The approach to prevention of dehydration from sweating is more complicated. If your dehydration is caused by excessive sweating like with exercise in hot environments, you might also need to replace sodium and other electrolytes. Sports drinks are good for this, and you can buy electrolyte replacement tablets from stores for runners and backpackers.

Some people, including me, are “salty sweaters.” I develop a rim of salt on my hat and a crust on my forehead. When I sweat a lot, I need to replace salt, too. I find that a half teaspoon of salt and a quart of water recovers me nicely.

I have a patient who was backpacking in a wild area last year. She kept up on her water but didn’t replace electrolytes. When she got to camp, she felt awful, was not making sense, then had seizures that turned out to be from low sodium. She was lucky her group had a back-country alert unit and called for emergency services. She was helicoptered to an ICU and recovered. She won’t make that mistake again. Others make sweat that isn’t salty, and they don’t need to replace as much salt.

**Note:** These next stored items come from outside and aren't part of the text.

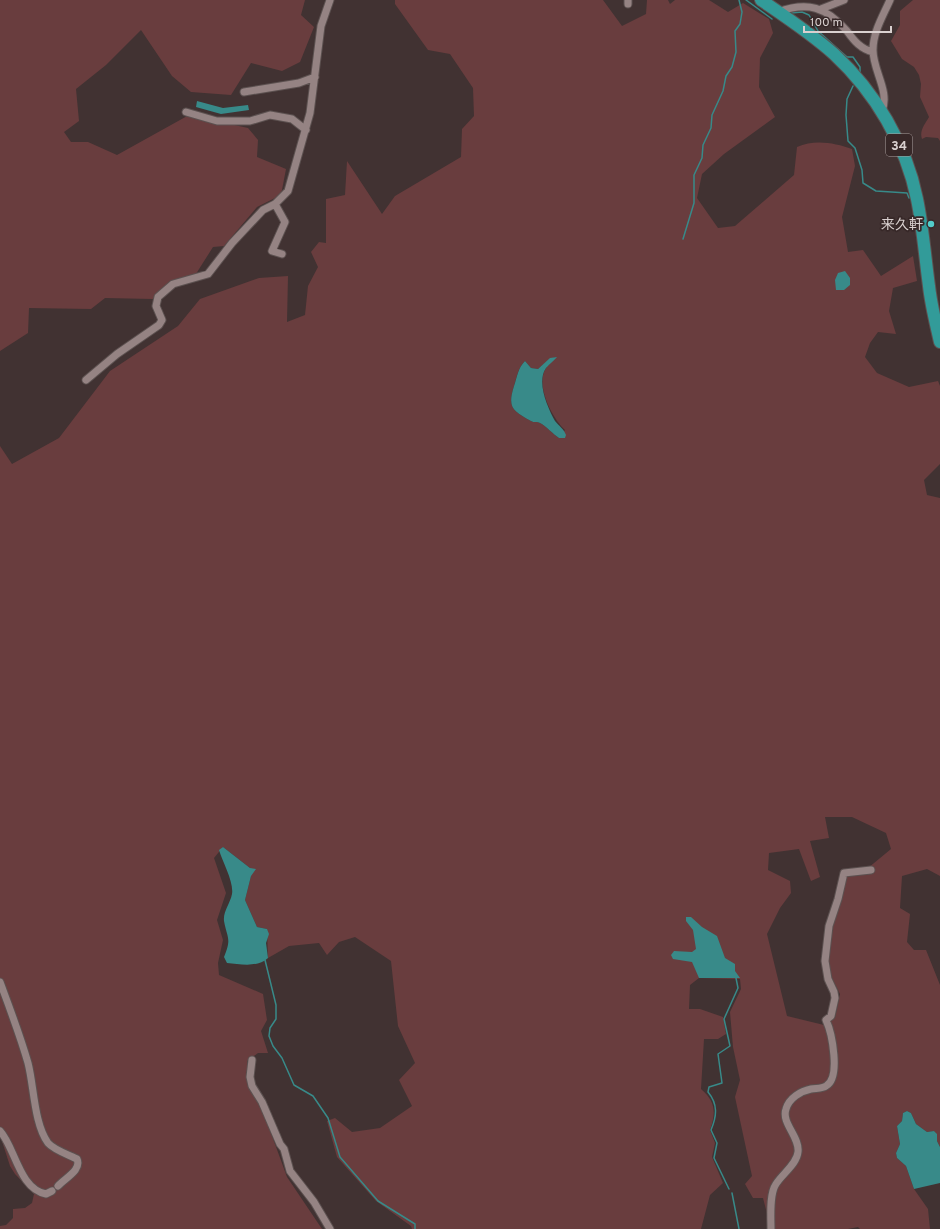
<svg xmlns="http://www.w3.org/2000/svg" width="940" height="1229" font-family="Overpass,'Noto Sans JP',sans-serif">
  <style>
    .green { fill: #693d3e; fill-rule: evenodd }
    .water { fill: #388a89 }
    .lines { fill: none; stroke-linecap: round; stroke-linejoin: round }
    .stream { stroke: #388a89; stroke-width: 1.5 }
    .minor-casing { stroke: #5c5150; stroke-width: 9 }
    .highway-casing { stroke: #5c5150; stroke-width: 14 }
    .minor { stroke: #958383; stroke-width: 7 }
    .highway { stroke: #329b99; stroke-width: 12 }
    .poi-dot { fill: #53cdcb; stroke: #372828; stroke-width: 1.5 }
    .labels { text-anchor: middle; stroke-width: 3.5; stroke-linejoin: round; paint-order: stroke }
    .shield { fill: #372828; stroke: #a89e9d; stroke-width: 1 }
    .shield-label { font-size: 13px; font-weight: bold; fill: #d9d0cf }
    .poi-label { font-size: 14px; fill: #d9d0cf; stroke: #372828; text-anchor: end }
  </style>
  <rect width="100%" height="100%" fill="#413232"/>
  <!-- green -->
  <path class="green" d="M0 0H305L301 15 314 27 300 62 282 71 251 63 231 95 191 92 172 76 141 30 106 65 76 89 79 121 64 132 71 142H88L117 155 189 115 248 128 258 140 257 157 286 169 281 195 257 207 224 246 213 247 194 277 168 283 153 299 105 298 91 309 29 308 28 333 0 351Z
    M395 0H603L622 26 646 14 647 0H668L670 4 675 0H709L728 12 743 3 769 19 773 33 760 58 759 87 775 117 724 154 702 174 697 198 718 228 735 226 794 175 797 147C815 139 835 143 852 149L855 166 842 217 848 252 863 250 881 276 913 256 917 281 893 288 889 311 896 334 878 332 870 343 865 357 877 373 909 387 938 381 940 386V464L924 480 927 495 940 498V876L927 869 902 876 900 908 910 914 907 942 914 950H926L940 985V1147L937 1141 936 1134 934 1131 927 1132 916 1124 911 1113 907 1111 903 1113 902 1121 897 1126 900 1144 896 1153 897 1158 906 1166 914 1189 928 1209 930 1229H860L858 1227 848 1229H771L763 1198H753L745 1184 752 1176 735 1097 740 1080 733 1047 730 1012 741 989 740 979 699 978 690 985 689 1009H700L723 1017 726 1034 718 1039H704L701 1089C716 1102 716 1113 710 1130L715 1143 712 1157 723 1183 710 1195 701 1229H412L411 1226 376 1201 337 1157 327 1121 335 1118 352 1132 380 1128 412 1106 399 1080 415 1063 398 1026 391 961 355 937 339 942 327 955 319 943 289 946 268 958 267 929 257 927 245 900 251 876 250 868 223 847 214 858 226 893 217 920 223 940 218 963 219 975 263 994 267 1020 261 1031 268 1053H258L247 1061V1082L264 1114 287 1177 322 1229H0V1226L6 1225 13 1218V1209L25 1208 32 1203 34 1194 15 1174 10 1166 0 1135V446L12 464 59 438 110 371 178 326 200 299 259 278 288 276 287 322 305 315 308 286 318 267 311 252 319 242 326 243V199L345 195 347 161 382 214 395 196 461 157 462 129 474 116 473 88 450 54 428 50 395 4ZM556 357C553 361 548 364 546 368 535 385 552 418 565 430L559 438C553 434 546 426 540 423 537 421 534 423 531 421 513 411 507 408 514 386 517 376 518 368 525 361L531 368 538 369 550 359ZM825 817H852L886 833 891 849 868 868 848 871 831 928 828 970 840 994 835 1018 824 1025 787 1016 767 934 780 908 791 893 790 881 768 870 769 853 799 849 811 881 820 877 810 841 829 838Z
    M913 0H940V141L938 138 926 137 922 139C919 131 925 124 929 117L920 97 921 84 919 75 914 67 902 59 891 41 900 25V11Z"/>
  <!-- water -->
  <path class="water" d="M197 101 223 108 248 105 249 110 221 114 196 107Z
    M845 271 850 278V285L844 290H836L835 280 838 273Z
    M557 357C554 361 549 364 546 368 536 382 548 408 555 421 559 426 564 429 566 435L565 438H559C553 434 546 426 540 423 537 421 534 423 531 421 513 411 507 408 514 386 517 377 518 368 525 361L531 368 538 369 550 358Z
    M223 847 250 868 256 869 251 876 245 900 257 927 267 929 269 934 266 943 268 958C257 968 240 964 227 963L224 957C232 938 227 938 224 921 223 911 230 904 232 894 234 882 223 863 219 850Z
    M686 917H691L702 927 717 936 725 958 735 964V971L740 978H699L692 962 673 959 671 955 674 951 692 952 696 949 693 930 686 921Z
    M907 1111 911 1113 916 1124 927 1132 934 1131 937 1134V1141L940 1147V1183L914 1189 906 1166 897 1158 896 1153 900 1144 897 1126 902 1121 903 1113Z"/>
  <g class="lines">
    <!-- stream -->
    <path class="stream" d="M746 0 772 19
      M791 13 802 12 809 15 818 31 847 57H853L860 67V74
      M853 86 847 99 846 115 848 141 855 148 862 170 863 183 876 191 907 193 909 198
      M683 239 694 203V175L702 158 703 145 711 128 712 115 723 91 726 76 732 67 736 52 735 31 740 24 742 12 739 0
      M265 960 276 1005V1019L270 1028 269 1036 273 1046 282 1058 294 1085 313 1096 328 1118 340 1157 378 1201 415 1224V1229
      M729 1189 714 1158 717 1143 711 1130C717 1116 718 1104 708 1092L709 1087 722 1083 718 1054 730 1046 724 1019 738 988 736 978
      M732 1193 739 1229"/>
    <!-- minor casing -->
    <g class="minor-casing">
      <path id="minor" d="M628 0V4
        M821 9 844 0
        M778 12C808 1 826 7 847 31 854 41 861 49 873 52
        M244 92 299 83 315 77
        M882 111C890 91 873 71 873 50 873 32 883 16 890 0
        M186 112 217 121H250L270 115 292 119 306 130
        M275 204 285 222 272 251 282 254
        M86 380 117 354 159 325 162 320 156 306 158 297 173 284 208 274 232 243 263 210 275 204 288 191 310 113 321 26 330 0
        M0 982C10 1009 20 1035 28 1063 34 1086 34 1124 48 1143 54 1150 69 1155 77 1159 82 1170 65 1178 58 1186
        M252 1060 250 1077 252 1086 262 1102 280 1144 284 1149 290 1171 314 1202 330 1229
        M0 1131C15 1147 19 1189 46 1194L52 1191
        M771 1229C771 1217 769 1194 776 1184 782 1174 797 1164 798 1152 800 1137 781 1123 786 1109 789 1098 801 1091 811 1089 816 1088 822 1089 826 1086 841 1078 832 1033 826 1020L831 1016 835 998 834 992 828 979 825 961 829 926 838 899 844 873 871 870"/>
    </g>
    <!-- highway casing -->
    <g class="highway-casing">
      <path id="highway" d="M761 0C786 17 812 34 834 54 875 92 906 144 917 199 923 228 925 257 929 286 931 305 936 324 940 342"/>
    </g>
    <!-- minor -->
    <use href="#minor" class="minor"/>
    <!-- highway -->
    <use href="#highway" class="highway"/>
  </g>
  <!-- markers -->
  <circle class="poi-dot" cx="931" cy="224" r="4"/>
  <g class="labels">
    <!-- shield labels -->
    <rect class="shield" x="886" y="134" width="26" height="22" rx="3"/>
    <g class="shield-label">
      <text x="899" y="150">34</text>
    </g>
    <!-- poi labels -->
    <g class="poi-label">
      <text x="923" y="229">来久軒</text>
    </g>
  </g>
  <!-- scale -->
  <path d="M804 26v6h87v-6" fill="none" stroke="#d9d0cf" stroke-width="2"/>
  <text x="810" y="26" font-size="12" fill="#d9d0cf" stroke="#372828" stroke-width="3" paint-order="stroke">100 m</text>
</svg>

If drinking enough water every day is a challenge for you, consider setting reminders in your smartphone or computer to prompt you to have a drink periodically. When exercising in hot conditions, I weigh myself before and after. Every pound lost in a session is a pint of water to replace. With prolonged exertion in the heat like with bicycling or hiking, I carry 1-2 water bottles and drink all that water to keep my hydration up.

Enjoy these dog days or summer. Try to exercise in the cooler parts of the day, and be certain to stay hydrated.

Bob Riggs is a family medicine physician practicing at Kaiser Permanente’s Riverfront Medical Center. His column appears biweekly in The Spokesman-Review.